Your instructions →
Report each line of the material below where the word "LIST" can be found.

Task data →
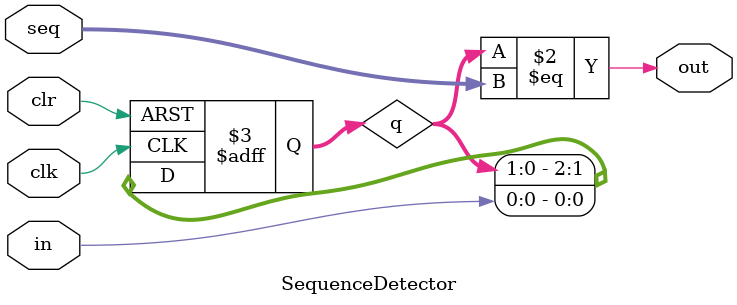
<source format=v>
module SequenceDetector(in,out,clr,clk,seq);
    input in,clk,clr;
    input [2:0]seq;
    output out;
    reg [2:0]q;
    // parameter seq = 3'b111;
    always @(posedge clk or posedge clr)
        if (clr) q<=3'b000;  
        else q<={q[1:0],in};
    assign out=(q==seq);
endmodule
</source>
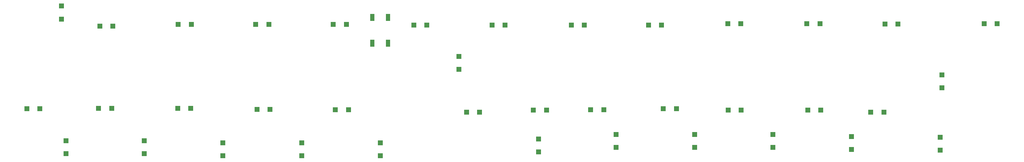
<source format=gbp>
G04 #@! TF.GenerationSoftware,KiCad,Pcbnew,(5.0.1)-3*
G04 #@! TF.CreationDate,2020-01-05T19:02:12+02:00*
G04 #@! TF.ProjectId,Memekeeb,4D656D656B6565622E6B696361645F70,rev?*
G04 #@! TF.SameCoordinates,Original*
G04 #@! TF.FileFunction,Paste,Bot*
G04 #@! TF.FilePolarity,Positive*
%FSLAX46Y46*%
G04 Gerber Fmt 4.6, Leading zero omitted, Abs format (unit mm)*
G04 Created by KiCad (PCBNEW (5.0.1)-3) date 01/05/20 19:02:12*
%MOMM*%
%LPD*%
G01*
G04 APERTURE LIST*
%ADD10R,1.200000X1.200000*%
%ADD11R,1.000000X1.700000*%
G04 APERTURE END LIST*
D10*
G04 #@! TO.C,D1*
X70300000Y-74075000D03*
X70300000Y-70925000D03*
G04 #@! TD*
G04 #@! TO.C,D2*
X79625000Y-75800000D03*
X82775000Y-75800000D03*
G04 #@! TD*
G04 #@! TO.C,D3*
X98625000Y-75400000D03*
X101775000Y-75400000D03*
G04 #@! TD*
G04 #@! TO.C,D4*
X117425000Y-75400000D03*
X120575000Y-75400000D03*
G04 #@! TD*
G04 #@! TO.C,D5*
X136225000Y-75400000D03*
X139375000Y-75400000D03*
G04 #@! TD*
G04 #@! TO.C,D6*
X158875000Y-75500000D03*
X155725000Y-75500000D03*
G04 #@! TD*
G04 #@! TO.C,D7*
X177875000Y-75500000D03*
X174725000Y-75500000D03*
G04 #@! TD*
G04 #@! TO.C,D8*
X197075000Y-75500000D03*
X193925000Y-75500000D03*
G04 #@! TD*
G04 #@! TO.C,D9*
X215775000Y-75500000D03*
X212625000Y-75500000D03*
G04 #@! TD*
G04 #@! TO.C,D10*
X234975000Y-75200000D03*
X231825000Y-75200000D03*
G04 #@! TD*
G04 #@! TO.C,D11*
X254175000Y-75200000D03*
X251025000Y-75200000D03*
G04 #@! TD*
G04 #@! TO.C,D12*
X273075000Y-75300000D03*
X269925000Y-75300000D03*
G04 #@! TD*
G04 #@! TO.C,D13*
X297175000Y-75200000D03*
X294025000Y-75200000D03*
G04 #@! TD*
G04 #@! TO.C,D14*
X61925000Y-95900000D03*
X65075000Y-95900000D03*
G04 #@! TD*
G04 #@! TO.C,D15*
X82475000Y-95800000D03*
X79325000Y-95800000D03*
G04 #@! TD*
G04 #@! TO.C,D16*
X101675000Y-95800000D03*
X98525000Y-95800000D03*
G04 #@! TD*
G04 #@! TO.C,D17*
X120875000Y-96000000D03*
X117725000Y-96000000D03*
G04 #@! TD*
G04 #@! TO.C,D18*
X139875000Y-96100000D03*
X136725000Y-96100000D03*
G04 #@! TD*
G04 #@! TO.C,D19*
X166700000Y-83125000D03*
X166700000Y-86275000D03*
G04 #@! TD*
G04 #@! TO.C,D20*
X187875000Y-96200000D03*
X184725000Y-96200000D03*
G04 #@! TD*
G04 #@! TO.C,D21*
X198625000Y-96100000D03*
X201775000Y-96100000D03*
G04 #@! TD*
G04 #@! TO.C,D22*
X216225000Y-95900000D03*
X219375000Y-95900000D03*
G04 #@! TD*
G04 #@! TO.C,D23*
X231925000Y-96200000D03*
X235075000Y-96200000D03*
G04 #@! TD*
G04 #@! TO.C,D24*
X251225000Y-96200000D03*
X254375000Y-96200000D03*
G04 #@! TD*
G04 #@! TO.C,D25*
X266525000Y-96700000D03*
X269675000Y-96700000D03*
G04 #@! TD*
G04 #@! TO.C,D27*
X71400000Y-106775000D03*
X71400000Y-103625000D03*
G04 #@! TD*
G04 #@! TO.C,D28*
X90400000Y-106775000D03*
X90400000Y-103625000D03*
G04 #@! TD*
G04 #@! TO.C,D29*
X109400000Y-107275000D03*
X109400000Y-104125000D03*
G04 #@! TD*
G04 #@! TO.C,D30*
X128600000Y-107275000D03*
X128600000Y-104125000D03*
G04 #@! TD*
G04 #@! TO.C,D31*
X147600000Y-107275000D03*
X147600000Y-104125000D03*
G04 #@! TD*
G04 #@! TO.C,D32*
X168525000Y-96700000D03*
X171675000Y-96700000D03*
G04 #@! TD*
G04 #@! TO.C,D33*
X186000000Y-106375000D03*
X186000000Y-103225000D03*
G04 #@! TD*
G04 #@! TO.C,D34*
X204800000Y-105275000D03*
X204800000Y-102125000D03*
G04 #@! TD*
G04 #@! TO.C,D35*
X223800000Y-105275000D03*
X223800000Y-102125000D03*
G04 #@! TD*
G04 #@! TO.C,D36*
X242800000Y-102125000D03*
X242800000Y-105275000D03*
G04 #@! TD*
G04 #@! TO.C,D37*
X261800000Y-105775000D03*
X261800000Y-102625000D03*
G04 #@! TD*
G04 #@! TO.C,D_1.25u1*
X283300000Y-105975000D03*
X283300000Y-102825000D03*
G04 #@! TD*
D11*
G04 #@! TO.C,SW_RST1*
X145700000Y-73650000D03*
X145700000Y-79950000D03*
X149500000Y-73650000D03*
X149500000Y-79950000D03*
G04 #@! TD*
D10*
G04 #@! TO.C,D_ISOENTR1*
X283800000Y-90775000D03*
X283800000Y-87625000D03*
G04 #@! TD*
M02*

</source>
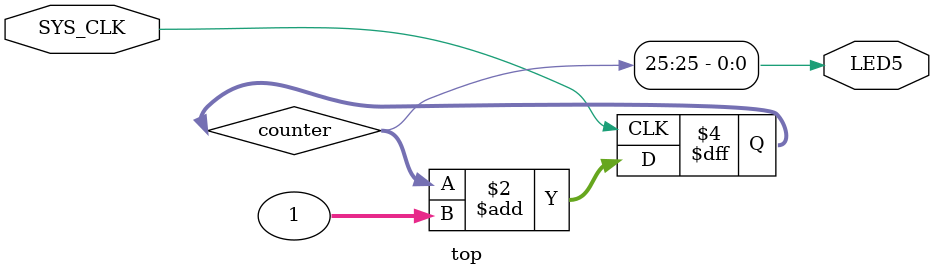
<source format=v>
/* module */
module top (SYS_CLK, LED5);

    /* I/O */
    input SYS_CLK;
    output LED5;

    /* Counter register */
    reg [31:0] counter = 32'b0;

    /* LED drivers */
    //assign LED5 = counter[16]; // way to fast to see
    //assign LED5 = counter[20]; // quick
    assign LED5 = counter[25]; // slow

    /* always */
    always @ (posedge SYS_CLK) begin
        counter <= counter + 1;
    end

endmodule
</source>
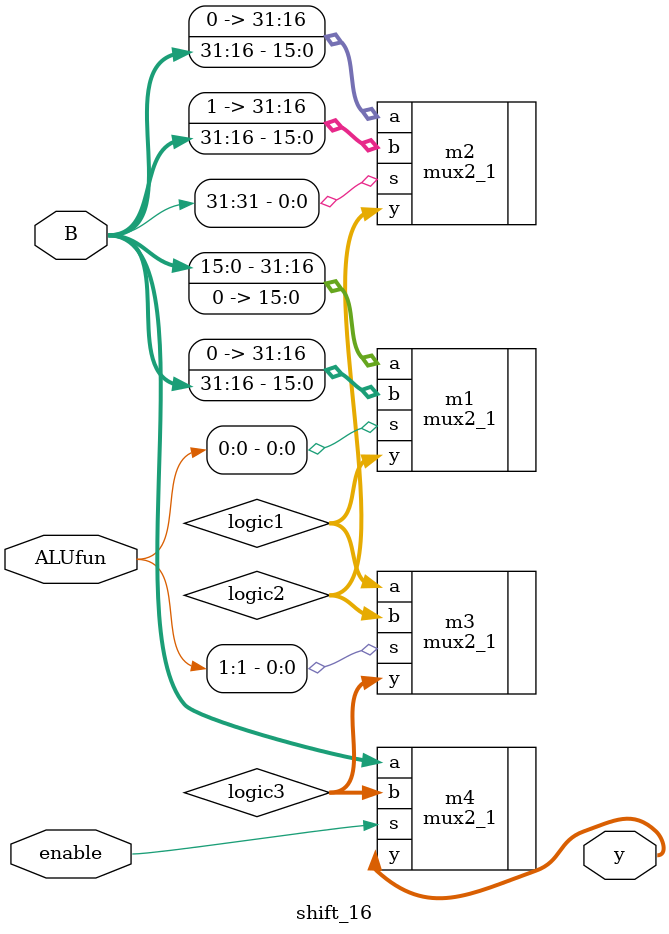
<source format=v>
module shift_16(B,enable,ALUfun,y);
    input[31:0] B;
    input enable;
    input[1:0] ALUfun; //ALUfun[1:0] 00->SLL; 01->SRL; 11->SRA
    output[31:0] y;
    wire[31:0] logic1,logic2,logic3;
    mux2_1 m1(.a({B[15:0],16'b0000_0000_0000_0000}),.b({16'b0000_0000_0000_0000,B[31:16]}),.s(ALUfun[0]),.y(logic1));
    mux2_1 m2(.a({16'b0000_0000_0000_0000,B[31:16]}),.b({16'b1111_1111_1111_1111,B[31:16]}),.s(B[31]),.y(logic2));
    mux2_1 m3(.a(logic1),.b(logic2),.s(ALUfun[1]),.y(logic3));
    mux2_1 m4(.a(B),.b(logic3),.s(enable),.y(y));
endmodule

</source>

Answer to this problem →
G04 APERTURE LIST*
G04 APERTURE END LIST*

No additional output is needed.